→ **Task to complete**
Output the entries below without any alteration.

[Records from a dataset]
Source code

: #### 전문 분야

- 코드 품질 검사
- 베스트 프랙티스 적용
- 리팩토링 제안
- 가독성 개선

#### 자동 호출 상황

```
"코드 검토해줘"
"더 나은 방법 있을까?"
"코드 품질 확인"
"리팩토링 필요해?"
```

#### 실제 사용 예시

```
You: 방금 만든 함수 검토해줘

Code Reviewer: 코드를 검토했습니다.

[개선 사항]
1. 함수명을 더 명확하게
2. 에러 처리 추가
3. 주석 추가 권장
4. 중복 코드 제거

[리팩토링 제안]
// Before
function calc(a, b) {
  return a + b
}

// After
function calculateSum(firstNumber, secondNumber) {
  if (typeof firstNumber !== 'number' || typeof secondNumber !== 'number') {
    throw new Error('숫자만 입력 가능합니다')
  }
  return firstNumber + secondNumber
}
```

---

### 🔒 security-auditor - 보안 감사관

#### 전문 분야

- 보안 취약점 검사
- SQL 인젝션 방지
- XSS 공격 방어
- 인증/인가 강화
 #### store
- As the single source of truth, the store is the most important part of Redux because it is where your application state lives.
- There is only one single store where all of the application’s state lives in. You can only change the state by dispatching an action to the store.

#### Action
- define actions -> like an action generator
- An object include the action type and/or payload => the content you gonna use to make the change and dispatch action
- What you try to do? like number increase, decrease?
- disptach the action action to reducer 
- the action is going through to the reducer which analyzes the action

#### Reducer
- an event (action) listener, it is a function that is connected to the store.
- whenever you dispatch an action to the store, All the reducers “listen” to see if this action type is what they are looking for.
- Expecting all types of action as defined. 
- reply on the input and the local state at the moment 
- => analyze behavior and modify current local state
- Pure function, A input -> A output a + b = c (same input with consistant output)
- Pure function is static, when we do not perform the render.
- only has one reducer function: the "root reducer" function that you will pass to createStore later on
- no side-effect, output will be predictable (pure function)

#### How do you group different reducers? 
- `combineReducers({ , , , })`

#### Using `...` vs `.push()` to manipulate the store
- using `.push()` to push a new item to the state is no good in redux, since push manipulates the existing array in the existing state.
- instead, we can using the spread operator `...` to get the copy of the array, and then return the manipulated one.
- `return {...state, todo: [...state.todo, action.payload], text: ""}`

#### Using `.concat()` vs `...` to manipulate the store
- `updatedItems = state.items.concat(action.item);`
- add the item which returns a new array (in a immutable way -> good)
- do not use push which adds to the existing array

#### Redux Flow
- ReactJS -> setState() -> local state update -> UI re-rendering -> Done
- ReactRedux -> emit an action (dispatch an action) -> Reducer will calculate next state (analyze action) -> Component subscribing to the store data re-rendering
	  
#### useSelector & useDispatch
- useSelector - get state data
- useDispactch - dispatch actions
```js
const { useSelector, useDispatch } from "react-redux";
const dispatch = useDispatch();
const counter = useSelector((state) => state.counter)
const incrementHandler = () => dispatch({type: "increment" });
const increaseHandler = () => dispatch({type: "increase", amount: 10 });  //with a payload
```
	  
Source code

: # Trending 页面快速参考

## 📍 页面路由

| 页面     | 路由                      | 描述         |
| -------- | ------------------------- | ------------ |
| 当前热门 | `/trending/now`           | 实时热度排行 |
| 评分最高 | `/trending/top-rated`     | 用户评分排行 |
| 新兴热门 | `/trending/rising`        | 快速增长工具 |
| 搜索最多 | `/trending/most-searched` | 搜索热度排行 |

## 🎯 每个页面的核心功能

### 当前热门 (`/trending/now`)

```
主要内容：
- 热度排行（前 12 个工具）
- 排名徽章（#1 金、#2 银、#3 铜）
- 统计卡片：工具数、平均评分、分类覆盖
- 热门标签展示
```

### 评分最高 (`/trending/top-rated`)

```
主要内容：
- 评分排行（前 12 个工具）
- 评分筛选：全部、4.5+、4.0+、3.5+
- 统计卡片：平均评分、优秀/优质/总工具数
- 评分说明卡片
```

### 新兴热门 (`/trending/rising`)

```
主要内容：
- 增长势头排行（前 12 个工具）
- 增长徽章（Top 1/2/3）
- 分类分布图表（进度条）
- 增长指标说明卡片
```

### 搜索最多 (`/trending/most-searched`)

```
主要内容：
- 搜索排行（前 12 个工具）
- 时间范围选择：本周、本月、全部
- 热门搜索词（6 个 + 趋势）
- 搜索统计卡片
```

→ **Response box**
Source code

: #### 전문 분야

- 코드 품질 검사
- 베스트 프랙티스 적용
- 리팩토링 제안
- 가독성 개선

#### 자동 호출 상황

```
"코드 검토해줘"
"더 나은 방법 있을까?"
"코드 품질 확인"
"리팩토링 필요해?"
```

#### 실제 사용 예시

```
You: 방금 만든 함수 검토해줘

Code Reviewer: 코드를 검토했습니다.

[개선 사항]
1. 함수명을 더 명확하게
2. 에러 처리 추가
3. 주석 추가 권장
4. 중복 코드 제거

[리팩토링 제안]
// Before
function calc(a, b) {
  return a + b
}

// After
function calculateSum(firstNumber, secondNumber) {
  if (typeof firstNumber !== 'number' || typeof secondNumber !== 'number') {
    throw new Error('숫자만 입력 가능합니다')
  }
  return firstNumber + secondNumber
}
```

---

### 🔒 security-auditor - 보안 감사관

#### 전문 분야

- 보안 취약점 검사
- SQL 인젝션 방지
- XSS 공격 방어
- 인증/인가 강화
 #### store
- As the single source of truth, the store is the most important part of Redux because it is where your application state lives.
- There is only one single store where all of the application’s state lives in. You can only change the state by dispatching an action to the store.

#### Action
- define actions -> like an action generator
- An object include the action type and/or payload => the content you gonna use to make the change and dispatch action
- What you try to do? like number increase, decrease?
- disptach the action action to reducer 
- the action is going through to the reducer which analyzes the action

#### Reducer
- an event (action) listener, it is a function that is connected to the store.
- whenever you dispatch an action to the store, All the reducers “listen” to see if this action type is what they are looking for.
- Expecting all types of action as defined. 
- reply on the input and the local state at the moment 
- => analyze behavior and modify current local state
- Pure function, A input -> A output a + b = c (same input with consistant output)
- Pure function is static, when we do not perform the render.
- only has one reducer function: the "root reducer" function that you will pass to createStore later on
- no side-effect, output will be predictable (pure function)

#### How do you group different reducers? 
- `combineReducers({ , , , })`

#### Using `...` vs `.push()` to manipulate the store
- using `.push()` to push a new item to the state is no good in redux, since push manipulates the existing array in the existing state.
- instead, we can using the spread operator `...` to get the copy of the array, and then return the manipulated one.
- `return {...state, todo: [...state.todo, action.payload], text: ""}`

#### Using `.concat()` vs `...` to manipulate the store
- `updatedItems = state.items.concat(action.item);`
- add the item which returns a new array (in a immutable way -> good)
- do not use push which adds to the existing array

#### Redux Flow
- ReactJS -> setState() -> local state update -> UI re-rendering -> Done
- ReactRedux -> emit an action (dispatch an action) -> Reducer will calculate next state (analyze action) -> Component subscribing to the store data re-rendering
	  
#### useSelector & useDispatch
- useSelector - get state data
- useDispactch - dispatch actions
```js
const { useSelector, useDispatch } from "react-redux";
const dispatch = useDispatch();
const counter = useSelector((state) => state.counter)
const incrementHandler = () => dispatch({type: "increment" });
const increaseHandler = () => dispatch({type: "increase", amount: 10 });  //with a payload
```
	  
Source code

: # Trending 页面快速参考

## 📍 页面路由

| 页面     | 路由                      | 描述         |
| -------- | ------------------------- | ------------ |
| 当前热门 | `/trending/now`           | 实时热度排行 |
| 评分最高 | `/trending/top-rated`     | 用户评分排行 |
| 新兴热门 | `/trending/rising`        | 快速增长工具 |
| 搜索最多 | `/trending/most-searched` | 搜索热度排行 |

## 🎯 每个页面的核心功能

### 当前热门 (`/trending/now`)

```
主要内容：
- 热度排行（前 12 个工具）
- 排名徽章（#1 金、#2 银、#3 铜）
- 统计卡片：工具数、平均评分、分类覆盖
- 热门标签展示
```

### 评分最高 (`/trending/top-rated`)

```
主要内容：
- 评分排行（前 12 个工具）
- 评分筛选：全部、4.5+、4.0+、3.5+
- 统计卡片：平均评分、优秀/优质/总工具数
- 评分说明卡片
```

### 新兴热门 (`/trending/rising`)

```
主要内容：
- 增长势头排行（前 12 个工具）
- 增长徽章（Top 1/2/3）
- 分类分布图表（进度条）
- 增长指标说明卡片
```

### 搜索最多 (`/trending/most-searched`)

```
主要内容：
- 搜索排行（前 12 个工具）
- 时间范围选择：本周、本月、全部
- 热门搜索词（6 个 + 趋势）
- 搜索统计卡片
```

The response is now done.